Reproduce all of the rows, replacing each instance of "collector number" with "field number" and leaving everything else unchanged.
⁂
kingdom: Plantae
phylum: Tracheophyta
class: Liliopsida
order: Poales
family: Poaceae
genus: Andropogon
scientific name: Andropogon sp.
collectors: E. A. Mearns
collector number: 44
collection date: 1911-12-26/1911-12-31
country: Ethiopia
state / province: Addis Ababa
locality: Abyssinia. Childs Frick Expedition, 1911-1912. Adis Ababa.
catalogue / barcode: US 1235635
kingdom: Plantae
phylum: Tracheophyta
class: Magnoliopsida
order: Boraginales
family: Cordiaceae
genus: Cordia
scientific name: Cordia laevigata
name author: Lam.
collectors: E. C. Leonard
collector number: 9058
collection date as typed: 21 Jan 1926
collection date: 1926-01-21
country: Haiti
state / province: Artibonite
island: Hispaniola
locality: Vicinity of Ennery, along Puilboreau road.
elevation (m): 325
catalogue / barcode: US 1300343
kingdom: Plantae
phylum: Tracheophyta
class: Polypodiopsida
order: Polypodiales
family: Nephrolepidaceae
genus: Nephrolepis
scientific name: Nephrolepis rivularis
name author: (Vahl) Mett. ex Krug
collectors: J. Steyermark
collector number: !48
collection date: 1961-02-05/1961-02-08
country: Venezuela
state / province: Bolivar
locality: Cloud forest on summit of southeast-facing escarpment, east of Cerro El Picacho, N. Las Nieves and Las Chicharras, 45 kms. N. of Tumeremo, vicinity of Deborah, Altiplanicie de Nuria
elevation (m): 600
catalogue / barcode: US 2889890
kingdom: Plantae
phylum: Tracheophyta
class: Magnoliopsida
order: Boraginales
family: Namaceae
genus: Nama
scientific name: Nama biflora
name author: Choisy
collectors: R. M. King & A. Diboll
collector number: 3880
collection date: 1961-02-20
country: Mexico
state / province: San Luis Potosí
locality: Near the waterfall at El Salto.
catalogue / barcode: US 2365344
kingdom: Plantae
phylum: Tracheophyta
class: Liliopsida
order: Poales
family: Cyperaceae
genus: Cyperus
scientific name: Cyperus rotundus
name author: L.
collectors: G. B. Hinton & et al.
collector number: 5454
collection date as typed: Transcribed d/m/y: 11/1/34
⁂
Result of this exercise —
kingdom: Plantae
phylum: Tracheophyta
class: Liliopsida
order: Poales
family: Poaceae
genus: Andropogon
scientific name: Andropogon sp.
collectors: E. A. Mearns
field number: 44
collection date: 1911-12-26/1911-12-31
country: Ethiopia
state / province: Addis Ababa
locality: Abyssinia. Childs Frick Expedition, 1911-1912. Adis Ababa.
catalogue / barcode: US 1235635
kingdom: Plantae
phylum: Tracheophyta
class: Magnoliopsida
order: Boraginales
family: Cordiaceae
genus: Cordia
scientific name: Cordia laevigata
name author: Lam.
collectors: E. C. Leonard
field number: 9058
collection date as typed: 21 Jan 1926
collection date: 1926-01-21
country: Haiti
state / province: Artibonite
island: Hispaniola
locality: Vicinity of Ennery, along Puilboreau road.
elevation (m): 325
catalogue / barcode: US 1300343
kingdom: Plantae
phylum: Tracheophyta
class: Polypodiopsida
order: Polypodiales
family: Nephrolepidaceae
genus: Nephrolepis
scientific name: Nephrolepis rivularis
name author: (Vahl) Mett. ex Krug
collectors: J. Steyermark
field number: !48
collection date: 1961-02-05/1961-02-08
country: Venezuela
state / province: Bolivar
locality: Cloud forest on summit of southeast-facing escarpment, east of Cerro El Picacho, N. Las Nieves and Las Chicharras, 45 kms. N. of Tumeremo, vicinity of Deborah, Altiplanicie de Nuria
elevation (m): 600
catalogue / barcode: US 2889890
kingdom: Plantae
phylum: Tracheophyta
class: Magnoliopsida
order: Boraginales
family: Namaceae
genus: Nama
scientific name: Nama biflora
name author: Choisy
collectors: R. M. King & A. Diboll
field number: 3880
collection date: 1961-02-20
country: Mexico
state / province: San Luis Potosí
locality: Near the waterfall at El Salto.
catalogue / barcode: US 2365344
kingdom: Plantae
phylum: Tracheophyta
class: Liliopsida
order: Poales
family: Cyperaceae
genus: Cyperus
scientific name: Cyperus rotundus
name author: L.
collectors: G. B. Hinton & et al.
field number: 5454
collection date as typed: Transcribed d/m/y: 11/1/34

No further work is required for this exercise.